The problem is your converter argument on LooneyToons.characters. Here's the solution without it:

from typing import List

from attrs import define, field

from cattrs import structure

d = {
    "characters": [
        {"first_name": "Duffy", "last_name": "Duck"},
        {"first_name": "Bugs", "last_name": "Bunny"},
        {"first_name": "Sylvester", "last_name": "Pussycat"},
        {"first_name": "Elmar", "last_name": "Fudd"},
        {"first_name": "Tweety", "last_name": "Bird"},
        {"first_name": "Sam", "last_name": "Yosemite"},
        {"first_name": "Wile E.", "last_name": "Coyote"},
        {"first_name": "Road", "last_name": "Runner"},
    ]
}


@define(kw_only=True)
class Character:
    first_name: str
    last_name: str


@define
class LooneyToons:
    characters: List[Character] = field(factory=list)


structure(d, LooneyToons)

If you insist on using a converter, it'll have to be a little more sophisticated than just Character (see other answer). But I suggest just removing it.

0
brillenheini On

A possible solution could be:

def converter(value):
    list_of_characters=[]
    if isinstance(value, list):
        for v in value:
            if isinstance(v, dict):
                list_of_characters.append(Character(**v))
    if isinstance(value, dict):
        list_of_characters.append(Character(**value))
    return list_of_characters

@define
class LooneyToons:
    characters: List[Character] = field(factory=list, converter=converter)

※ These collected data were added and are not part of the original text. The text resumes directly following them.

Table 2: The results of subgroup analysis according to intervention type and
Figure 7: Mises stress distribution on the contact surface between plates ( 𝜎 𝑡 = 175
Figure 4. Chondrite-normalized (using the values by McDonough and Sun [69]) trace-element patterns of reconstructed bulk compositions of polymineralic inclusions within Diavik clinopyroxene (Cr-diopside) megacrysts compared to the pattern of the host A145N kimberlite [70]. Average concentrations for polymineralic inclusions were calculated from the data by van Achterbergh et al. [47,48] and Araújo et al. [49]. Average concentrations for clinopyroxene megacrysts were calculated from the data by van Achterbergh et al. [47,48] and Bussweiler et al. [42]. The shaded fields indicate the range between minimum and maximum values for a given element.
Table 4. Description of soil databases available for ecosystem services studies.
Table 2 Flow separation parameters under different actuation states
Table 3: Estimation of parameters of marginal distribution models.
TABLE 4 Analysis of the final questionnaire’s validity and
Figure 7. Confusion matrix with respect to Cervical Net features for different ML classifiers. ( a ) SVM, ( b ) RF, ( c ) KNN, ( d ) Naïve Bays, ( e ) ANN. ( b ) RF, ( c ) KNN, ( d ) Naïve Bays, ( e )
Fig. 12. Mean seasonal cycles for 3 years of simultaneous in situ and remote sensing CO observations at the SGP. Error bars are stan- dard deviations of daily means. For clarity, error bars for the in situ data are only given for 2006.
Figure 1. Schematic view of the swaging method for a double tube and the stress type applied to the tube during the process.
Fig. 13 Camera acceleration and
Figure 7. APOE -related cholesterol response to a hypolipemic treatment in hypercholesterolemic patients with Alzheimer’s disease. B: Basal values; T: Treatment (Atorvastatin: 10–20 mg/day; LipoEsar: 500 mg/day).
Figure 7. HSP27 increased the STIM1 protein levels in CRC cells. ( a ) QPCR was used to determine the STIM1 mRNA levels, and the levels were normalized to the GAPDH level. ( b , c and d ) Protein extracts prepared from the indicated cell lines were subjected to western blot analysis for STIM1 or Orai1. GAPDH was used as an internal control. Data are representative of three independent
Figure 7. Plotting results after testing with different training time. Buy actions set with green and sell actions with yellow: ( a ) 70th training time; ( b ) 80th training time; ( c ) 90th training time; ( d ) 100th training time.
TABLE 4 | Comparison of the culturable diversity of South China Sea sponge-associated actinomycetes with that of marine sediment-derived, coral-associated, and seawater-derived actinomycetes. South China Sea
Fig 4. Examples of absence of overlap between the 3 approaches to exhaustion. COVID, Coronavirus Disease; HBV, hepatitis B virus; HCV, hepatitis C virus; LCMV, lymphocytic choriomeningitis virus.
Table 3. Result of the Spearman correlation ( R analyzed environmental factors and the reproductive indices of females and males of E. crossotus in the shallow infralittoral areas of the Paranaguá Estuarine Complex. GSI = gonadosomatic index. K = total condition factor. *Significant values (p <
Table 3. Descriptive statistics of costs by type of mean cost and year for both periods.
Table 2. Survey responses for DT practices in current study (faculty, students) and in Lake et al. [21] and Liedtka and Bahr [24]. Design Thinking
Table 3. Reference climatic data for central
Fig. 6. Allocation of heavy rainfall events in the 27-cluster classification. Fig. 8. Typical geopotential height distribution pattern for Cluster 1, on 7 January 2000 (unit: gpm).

If I provide the data now, the output is:

>>> LooneyToons(d['characters'])
LooneyToons(characters=[Character(first_name='Duffy', last_name='Duck'), Character(first_name='Bugs', last_name='Bunny'), Character(first_name='Sylvester', last_name='Pussycat'), Character(first_name='Elmar', last_name='Fudd'), Character(first_name='Tweety', last_name='Bird'), Character(first_name='Sam', last_name='Yosemite'), Character(first_name='Wile E.', last_name='Coyote'), Character(first_name='Road', last_name='Runner')])

>>> l = LooneyToons(d['characters'])
>>> l.characters[0]
Character(first_name='Duffy', last_name='Duck')

Don't know if this is a good solution or if there are better ones out there (please share them, if you have one), but it's working for my case.